- Extract provided:
For instance, this python code is invalid in scala:
x = 4
x = True
because x is defined as a scala.Integer and cannot change to scala.Boolean.
Local Scope
In python, you can return a variable defined in a local scope. This is not allowed in scala.
For instance, this is valid python code:
def foo():
if True:
x = 5
return x
but this is not valid is scala:
def foo() = {
if (true) {
val x = 5
}
x
}
However, you can access variable defined in a parent scope, like this:
def foo() = {
var x: Integer = 0
if (true) {
x = 5
}
x
}
For this reason, pyala requires that you add an annotated assignment for each variable that you want to create:
def foo():
x: int = 0
if True:
x = 5
return x
Variable function arguments
You cannot assign a new value to a function argument. This code is invalid:
def foo(x: int):
x = x + 1
return x
You must create a new variable:
def foo(x: int):
z = x + 1
return z
F-string
String interpolation (f-string) is typed in scala. This means that this code is invalid:
def foo(x: int):
return f"{x:0.2f}"
You can only using float with "f" format:
def foo(x: int):
z: float = float(x)
return f"{z:0.2f}"
*args and **kwargs
First, **kwargs are not supported. Second, *args must always comes last in the argument list. This means that this code:
def foo(*x: int, z:int = 0):
return sum(x) - z
is transpiled to:
def foo(z: Int = 0, x: Int*) = {
(x.sum - z)

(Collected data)
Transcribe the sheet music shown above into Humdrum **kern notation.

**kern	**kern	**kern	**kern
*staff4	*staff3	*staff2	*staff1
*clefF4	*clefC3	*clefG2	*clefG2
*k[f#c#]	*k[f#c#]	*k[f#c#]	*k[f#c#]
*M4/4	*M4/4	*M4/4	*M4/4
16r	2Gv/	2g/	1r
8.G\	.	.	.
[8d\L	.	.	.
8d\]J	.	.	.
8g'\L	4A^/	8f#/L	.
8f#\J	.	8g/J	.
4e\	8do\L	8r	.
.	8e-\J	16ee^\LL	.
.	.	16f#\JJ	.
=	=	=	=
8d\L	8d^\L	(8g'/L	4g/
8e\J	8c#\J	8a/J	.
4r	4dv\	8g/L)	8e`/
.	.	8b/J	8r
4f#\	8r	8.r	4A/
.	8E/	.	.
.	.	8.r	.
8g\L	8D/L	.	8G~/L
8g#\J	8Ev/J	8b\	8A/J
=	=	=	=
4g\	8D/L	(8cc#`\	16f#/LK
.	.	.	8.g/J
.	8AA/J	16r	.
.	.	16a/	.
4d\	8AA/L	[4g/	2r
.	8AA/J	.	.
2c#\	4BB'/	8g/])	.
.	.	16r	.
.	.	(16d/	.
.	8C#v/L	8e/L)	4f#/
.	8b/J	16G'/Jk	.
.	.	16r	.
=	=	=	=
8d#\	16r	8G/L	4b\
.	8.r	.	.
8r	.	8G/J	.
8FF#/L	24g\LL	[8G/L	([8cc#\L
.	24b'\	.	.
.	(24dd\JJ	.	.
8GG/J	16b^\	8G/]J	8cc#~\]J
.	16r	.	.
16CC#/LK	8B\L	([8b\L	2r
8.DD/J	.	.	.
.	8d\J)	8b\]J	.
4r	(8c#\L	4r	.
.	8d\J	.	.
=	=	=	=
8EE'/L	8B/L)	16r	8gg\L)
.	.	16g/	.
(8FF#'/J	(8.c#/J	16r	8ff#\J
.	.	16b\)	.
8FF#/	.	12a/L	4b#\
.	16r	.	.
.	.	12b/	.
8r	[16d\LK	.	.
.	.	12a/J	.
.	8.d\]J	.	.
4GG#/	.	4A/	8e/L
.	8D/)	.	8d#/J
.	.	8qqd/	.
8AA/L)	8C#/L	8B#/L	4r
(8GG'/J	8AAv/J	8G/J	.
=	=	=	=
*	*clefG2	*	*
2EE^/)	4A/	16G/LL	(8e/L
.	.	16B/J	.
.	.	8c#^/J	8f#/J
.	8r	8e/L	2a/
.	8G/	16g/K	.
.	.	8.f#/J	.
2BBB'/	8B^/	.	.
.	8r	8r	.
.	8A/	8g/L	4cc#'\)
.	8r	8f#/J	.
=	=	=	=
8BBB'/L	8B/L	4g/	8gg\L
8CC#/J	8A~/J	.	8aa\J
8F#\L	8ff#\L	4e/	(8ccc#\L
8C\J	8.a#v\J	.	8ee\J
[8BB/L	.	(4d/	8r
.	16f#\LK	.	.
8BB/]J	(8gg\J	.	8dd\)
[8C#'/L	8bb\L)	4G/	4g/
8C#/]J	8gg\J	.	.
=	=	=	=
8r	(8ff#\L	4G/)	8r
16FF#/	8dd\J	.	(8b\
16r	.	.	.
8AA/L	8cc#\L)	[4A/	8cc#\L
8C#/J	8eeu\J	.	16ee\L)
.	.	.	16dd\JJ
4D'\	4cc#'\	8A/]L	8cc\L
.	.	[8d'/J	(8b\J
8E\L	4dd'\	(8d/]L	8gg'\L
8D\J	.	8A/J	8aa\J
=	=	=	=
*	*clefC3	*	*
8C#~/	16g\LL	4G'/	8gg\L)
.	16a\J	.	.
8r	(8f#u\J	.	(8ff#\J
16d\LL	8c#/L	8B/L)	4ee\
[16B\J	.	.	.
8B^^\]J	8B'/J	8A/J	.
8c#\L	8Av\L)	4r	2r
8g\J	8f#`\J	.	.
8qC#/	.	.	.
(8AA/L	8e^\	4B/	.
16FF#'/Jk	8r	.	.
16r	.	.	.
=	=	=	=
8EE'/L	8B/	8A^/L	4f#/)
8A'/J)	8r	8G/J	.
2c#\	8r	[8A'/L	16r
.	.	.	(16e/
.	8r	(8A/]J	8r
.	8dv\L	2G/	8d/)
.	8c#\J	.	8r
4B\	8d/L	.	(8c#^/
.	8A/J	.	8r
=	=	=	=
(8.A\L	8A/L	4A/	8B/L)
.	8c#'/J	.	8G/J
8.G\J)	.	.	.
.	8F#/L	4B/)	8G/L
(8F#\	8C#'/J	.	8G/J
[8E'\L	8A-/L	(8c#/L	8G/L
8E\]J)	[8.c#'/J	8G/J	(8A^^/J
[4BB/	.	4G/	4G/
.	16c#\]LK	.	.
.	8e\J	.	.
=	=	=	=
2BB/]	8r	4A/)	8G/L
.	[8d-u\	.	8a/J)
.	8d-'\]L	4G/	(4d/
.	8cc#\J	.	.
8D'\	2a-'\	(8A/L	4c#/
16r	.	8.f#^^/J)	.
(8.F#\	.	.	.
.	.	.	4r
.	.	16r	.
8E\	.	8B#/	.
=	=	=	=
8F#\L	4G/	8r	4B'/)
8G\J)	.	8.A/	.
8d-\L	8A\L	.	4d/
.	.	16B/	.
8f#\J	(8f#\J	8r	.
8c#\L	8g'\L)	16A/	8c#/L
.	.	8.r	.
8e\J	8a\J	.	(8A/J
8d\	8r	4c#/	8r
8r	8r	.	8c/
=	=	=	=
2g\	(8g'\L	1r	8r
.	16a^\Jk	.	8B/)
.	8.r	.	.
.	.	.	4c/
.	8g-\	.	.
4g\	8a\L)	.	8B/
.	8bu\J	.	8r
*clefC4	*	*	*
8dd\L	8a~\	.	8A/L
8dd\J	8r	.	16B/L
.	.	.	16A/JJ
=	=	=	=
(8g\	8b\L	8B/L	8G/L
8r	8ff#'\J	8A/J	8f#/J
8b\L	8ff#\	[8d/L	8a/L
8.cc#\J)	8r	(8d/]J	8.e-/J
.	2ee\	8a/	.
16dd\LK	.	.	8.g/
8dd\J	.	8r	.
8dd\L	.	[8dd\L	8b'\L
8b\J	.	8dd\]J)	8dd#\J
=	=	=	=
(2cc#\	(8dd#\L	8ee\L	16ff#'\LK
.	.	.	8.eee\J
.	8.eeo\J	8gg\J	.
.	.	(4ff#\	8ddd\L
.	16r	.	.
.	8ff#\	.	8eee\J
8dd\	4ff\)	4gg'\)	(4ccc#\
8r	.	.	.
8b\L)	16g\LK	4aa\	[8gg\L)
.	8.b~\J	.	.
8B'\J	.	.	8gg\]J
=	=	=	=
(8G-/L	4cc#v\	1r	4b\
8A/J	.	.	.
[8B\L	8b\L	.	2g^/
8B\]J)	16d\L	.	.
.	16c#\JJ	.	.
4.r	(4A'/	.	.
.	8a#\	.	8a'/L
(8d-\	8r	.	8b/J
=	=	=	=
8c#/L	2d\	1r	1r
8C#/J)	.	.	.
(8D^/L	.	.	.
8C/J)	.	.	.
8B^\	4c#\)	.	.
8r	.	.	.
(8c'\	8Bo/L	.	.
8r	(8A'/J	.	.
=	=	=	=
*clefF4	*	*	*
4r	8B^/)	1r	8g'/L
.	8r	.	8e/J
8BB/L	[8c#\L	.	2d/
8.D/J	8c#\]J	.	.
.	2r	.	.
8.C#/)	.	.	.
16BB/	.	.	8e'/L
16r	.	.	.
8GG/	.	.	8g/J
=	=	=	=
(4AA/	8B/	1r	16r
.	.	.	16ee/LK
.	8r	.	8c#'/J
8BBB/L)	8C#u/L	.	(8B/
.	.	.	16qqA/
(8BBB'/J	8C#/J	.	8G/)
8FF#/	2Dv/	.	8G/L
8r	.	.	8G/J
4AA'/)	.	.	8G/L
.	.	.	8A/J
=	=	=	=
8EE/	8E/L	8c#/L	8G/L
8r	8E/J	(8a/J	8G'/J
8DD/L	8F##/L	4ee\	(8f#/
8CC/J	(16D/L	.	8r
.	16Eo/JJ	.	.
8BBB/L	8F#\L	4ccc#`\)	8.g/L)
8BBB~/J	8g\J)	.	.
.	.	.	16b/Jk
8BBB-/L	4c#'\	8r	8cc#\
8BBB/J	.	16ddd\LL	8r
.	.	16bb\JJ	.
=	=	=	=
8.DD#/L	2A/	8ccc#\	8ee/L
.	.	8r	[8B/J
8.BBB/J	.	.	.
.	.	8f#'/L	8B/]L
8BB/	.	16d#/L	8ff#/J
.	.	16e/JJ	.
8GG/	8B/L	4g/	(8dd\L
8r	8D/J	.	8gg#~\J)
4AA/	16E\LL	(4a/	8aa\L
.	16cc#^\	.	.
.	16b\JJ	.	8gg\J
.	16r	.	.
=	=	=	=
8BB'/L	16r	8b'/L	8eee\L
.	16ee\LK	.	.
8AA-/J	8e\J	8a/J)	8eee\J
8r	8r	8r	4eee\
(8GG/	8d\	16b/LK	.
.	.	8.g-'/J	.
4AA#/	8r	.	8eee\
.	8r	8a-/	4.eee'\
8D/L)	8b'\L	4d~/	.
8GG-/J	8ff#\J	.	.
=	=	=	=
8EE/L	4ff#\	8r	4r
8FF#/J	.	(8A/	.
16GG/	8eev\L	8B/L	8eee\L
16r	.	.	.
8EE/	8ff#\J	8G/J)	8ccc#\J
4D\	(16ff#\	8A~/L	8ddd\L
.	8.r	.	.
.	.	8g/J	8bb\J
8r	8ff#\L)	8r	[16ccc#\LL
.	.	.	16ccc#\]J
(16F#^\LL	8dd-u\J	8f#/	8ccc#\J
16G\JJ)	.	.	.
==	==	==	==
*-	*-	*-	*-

- What is asked:
1 - Summarize the Python-to-Scala text in three sentences.
2 - Write what comes next in the Python-to-Scala text, picking up after its final line.

- Answers to the tasks:
1 - Scala does not let a variable change type, and because it also does not allow returning a variable defined in a local scope, pyala requires an annotated assignment for each variable you want to create. A function argument cannot be assigned a new value, and since string interpolation is typed in Scala, the "f" format can be used only with a float. **kwargs are not supported, and *args must always come last in the argument list.

2 -
}
Note the order of the parameters is z then x instead of x then z.
You can call this function correctly in python with goo(3,4,5,6,z=7) but it will give a compilation error in scala because the correct call is goo(7,3,4,5,6).
Be extra careful when calling function defined in this way. The order will be correct in python but not in scala.
operator
FloorDiv
The return of floor div will always be a scala.Long, even if you use float.
Eg.: In python: 3.0//2 -> 1.0 (float) In scala: 3.0//2 -> 1 (Long)
hex
In python, hex(-42) returns "-0x2a", in scala it returns "0xffffffd6".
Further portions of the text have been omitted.